Written task — Copy out every record below word for word, leaving out the pictures.

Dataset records

▬▬▬▬▬▬

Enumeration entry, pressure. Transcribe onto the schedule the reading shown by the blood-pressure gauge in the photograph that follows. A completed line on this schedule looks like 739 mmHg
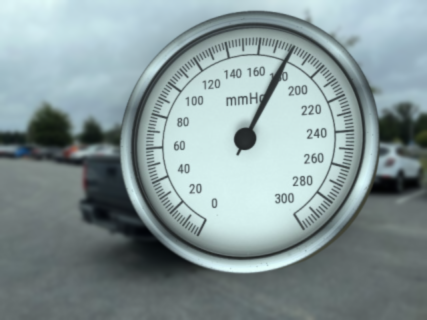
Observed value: 180 mmHg
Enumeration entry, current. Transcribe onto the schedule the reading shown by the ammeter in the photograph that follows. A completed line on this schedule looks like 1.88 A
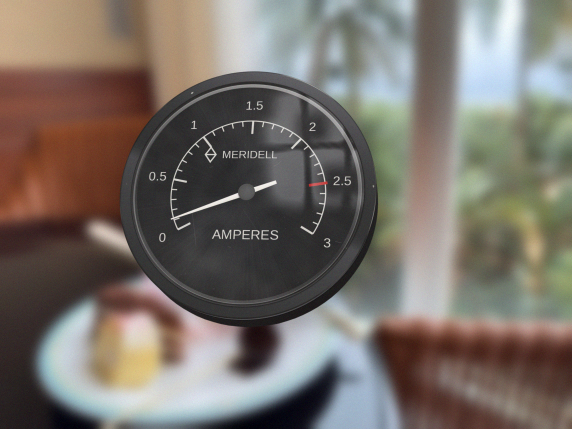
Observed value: 0.1 A
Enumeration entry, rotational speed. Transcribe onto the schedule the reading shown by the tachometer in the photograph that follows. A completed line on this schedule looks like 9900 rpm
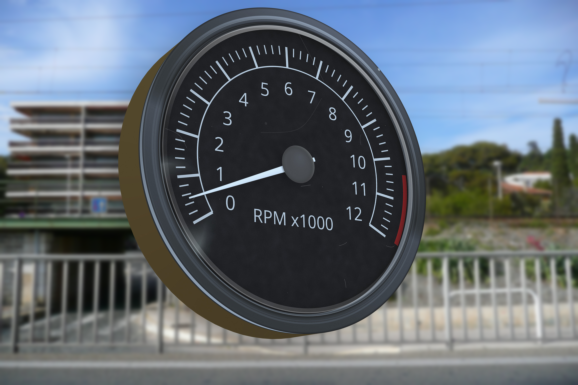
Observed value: 500 rpm
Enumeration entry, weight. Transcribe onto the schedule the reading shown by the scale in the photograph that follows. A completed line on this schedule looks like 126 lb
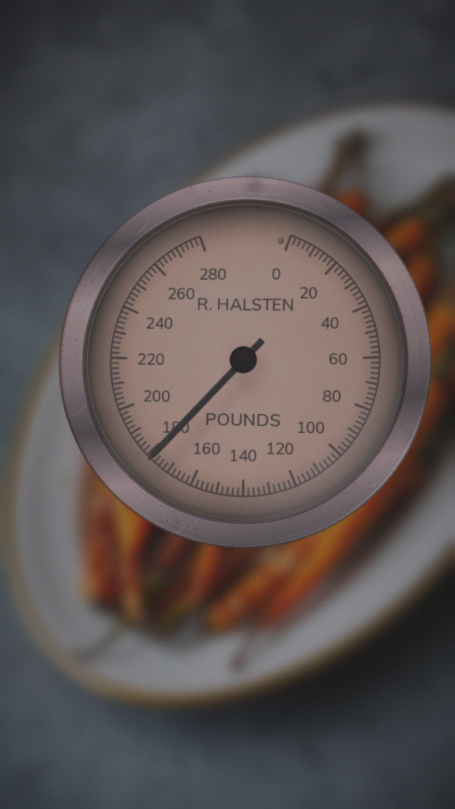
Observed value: 178 lb
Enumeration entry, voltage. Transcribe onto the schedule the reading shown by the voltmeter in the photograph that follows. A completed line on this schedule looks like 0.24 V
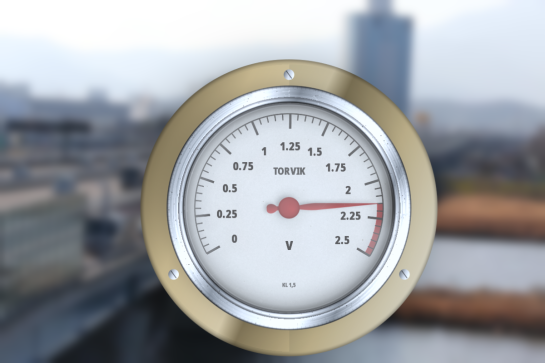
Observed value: 2.15 V
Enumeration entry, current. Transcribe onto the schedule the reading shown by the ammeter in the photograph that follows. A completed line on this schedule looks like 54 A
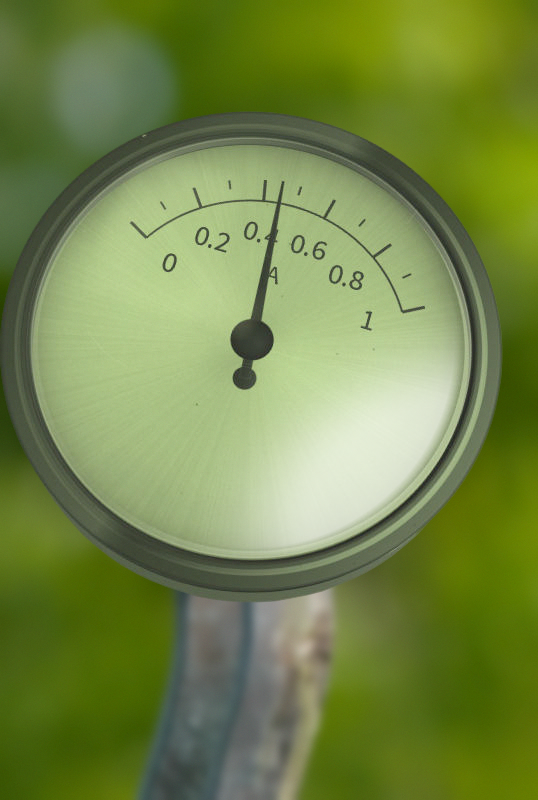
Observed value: 0.45 A
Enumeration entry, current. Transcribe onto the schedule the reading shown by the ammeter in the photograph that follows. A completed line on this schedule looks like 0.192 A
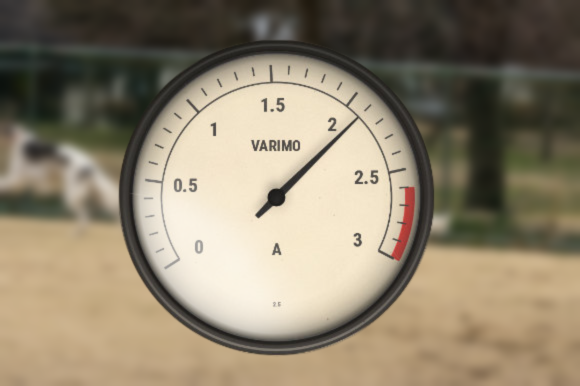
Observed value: 2.1 A
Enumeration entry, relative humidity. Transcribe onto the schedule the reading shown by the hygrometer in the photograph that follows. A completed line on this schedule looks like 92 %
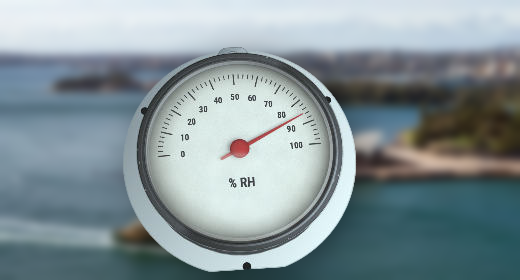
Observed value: 86 %
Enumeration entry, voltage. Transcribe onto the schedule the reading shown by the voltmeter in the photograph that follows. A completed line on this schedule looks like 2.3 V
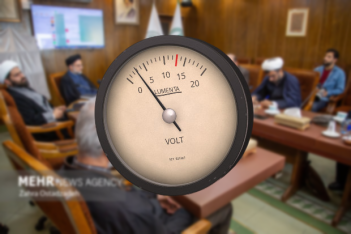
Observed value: 3 V
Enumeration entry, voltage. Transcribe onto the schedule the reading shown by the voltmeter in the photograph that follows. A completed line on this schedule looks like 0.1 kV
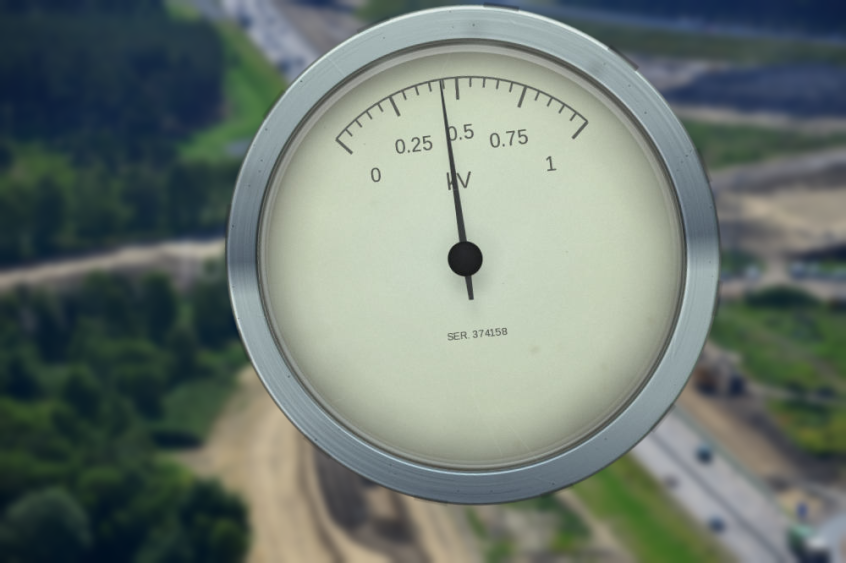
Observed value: 0.45 kV
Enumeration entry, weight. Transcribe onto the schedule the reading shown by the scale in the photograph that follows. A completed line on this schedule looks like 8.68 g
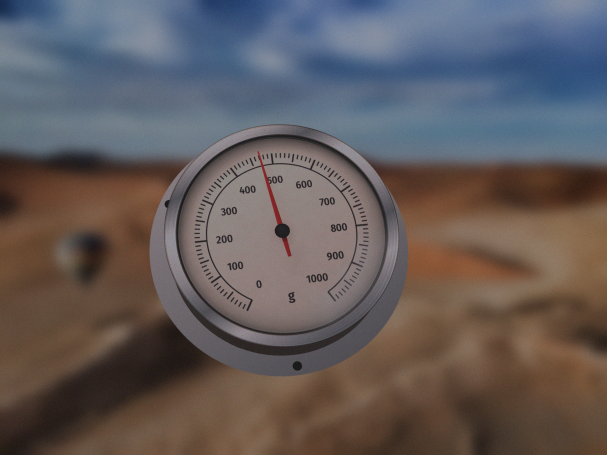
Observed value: 470 g
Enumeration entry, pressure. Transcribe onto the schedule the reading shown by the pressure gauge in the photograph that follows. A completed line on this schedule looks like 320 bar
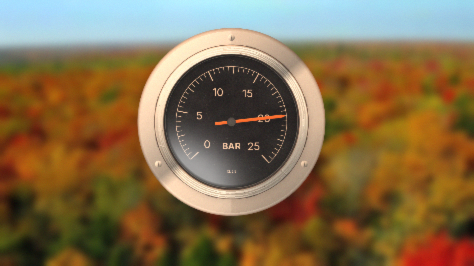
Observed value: 20 bar
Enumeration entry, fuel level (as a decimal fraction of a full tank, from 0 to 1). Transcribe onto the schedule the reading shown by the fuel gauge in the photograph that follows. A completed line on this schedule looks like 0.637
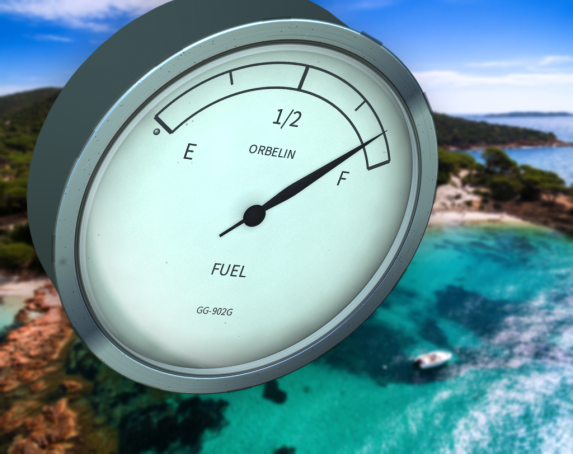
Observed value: 0.875
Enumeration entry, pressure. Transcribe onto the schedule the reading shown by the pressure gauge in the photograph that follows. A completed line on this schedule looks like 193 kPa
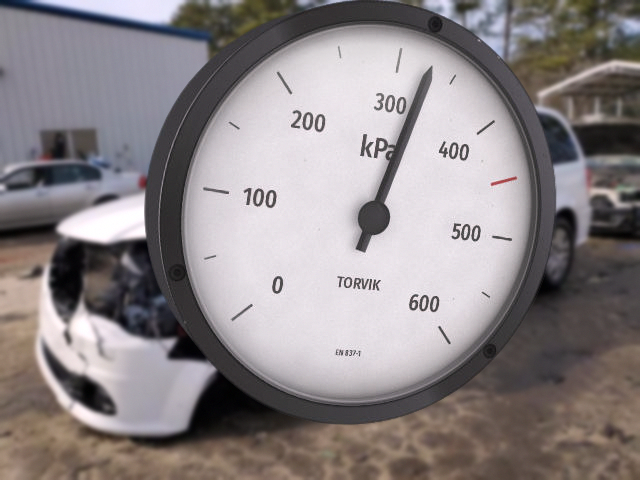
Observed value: 325 kPa
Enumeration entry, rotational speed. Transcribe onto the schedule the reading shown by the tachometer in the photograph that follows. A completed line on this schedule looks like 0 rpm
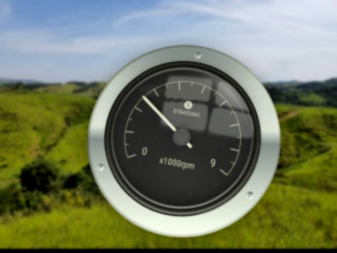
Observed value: 2500 rpm
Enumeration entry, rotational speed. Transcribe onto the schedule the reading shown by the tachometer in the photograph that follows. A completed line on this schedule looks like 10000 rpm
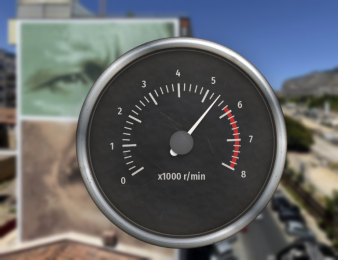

▬▬▬▬▬▬

Answer to this task —
Enumeration entry, pressure. Transcribe onto the schedule the reading shown by the blood-pressure gauge in the photograph that follows. A completed line on this schedule looks like 739 mmHg
Observed value: 180 mmHg
Enumeration entry, current. Transcribe onto the schedule the reading shown by the ammeter in the photograph that follows. A completed line on this schedule looks like 1.88 A
Observed value: 0.1 A
Enumeration entry, rotational speed. Transcribe onto the schedule the reading shown by the tachometer in the photograph that follows. A completed line on this schedule looks like 9900 rpm
Observed value: 500 rpm
Enumeration entry, weight. Transcribe onto the schedule the reading shown by the scale in the photograph that follows. A completed line on this schedule looks like 126 lb
Observed value: 178 lb
Enumeration entry, voltage. Transcribe onto the schedule the reading shown by the voltmeter in the photograph that follows. A completed line on this schedule looks like 0.24 V
Observed value: 2.15 V
Enumeration entry, current. Transcribe onto the schedule the reading shown by the ammeter in the photograph that follows. A completed line on this schedule looks like 54 A
Observed value: 0.45 A
Enumeration entry, current. Transcribe onto the schedule the reading shown by the ammeter in the photograph that follows. A completed line on this schedule looks like 0.192 A
Observed value: 2.1 A
Enumeration entry, relative humidity. Transcribe onto the schedule the reading shown by the hygrometer in the photograph that follows. A completed line on this schedule looks like 92 %
Observed value: 86 %
Enumeration entry, voltage. Transcribe onto the schedule the reading shown by the voltmeter in the photograph that follows. A completed line on this schedule looks like 2.3 V
Observed value: 3 V
Enumeration entry, voltage. Transcribe onto the schedule the reading shown by the voltmeter in the photograph that follows. A completed line on this schedule looks like 0.1 kV
Observed value: 0.45 kV
Enumeration entry, weight. Transcribe onto the schedule the reading shown by the scale in the photograph that follows. A completed line on this schedule looks like 8.68 g
Observed value: 470 g
Enumeration entry, pressure. Transcribe onto the schedule the reading shown by the pressure gauge in the photograph that follows. A completed line on this schedule looks like 320 bar
Observed value: 20 bar
Enumeration entry, fuel level (as a decimal fraction of a full tank, from 0 to 1). Transcribe onto the schedule the reading shown by the fuel gauge in the photograph that follows. A completed line on this schedule looks like 0.637
Observed value: 0.875
Enumeration entry, pressure. Transcribe onto the schedule the reading shown by the pressure gauge in the photograph that follows. A completed line on this schedule looks like 193 kPa
Observed value: 325 kPa
Enumeration entry, rotational speed. Transcribe onto the schedule the reading shown by the tachometer in the photograph that follows. A completed line on this schedule looks like 0 rpm
Observed value: 2500 rpm
Enumeration entry, rotational speed. Transcribe onto the schedule the reading shown by the tachometer in the photograph that follows. A completed line on this schedule looks like 10000 rpm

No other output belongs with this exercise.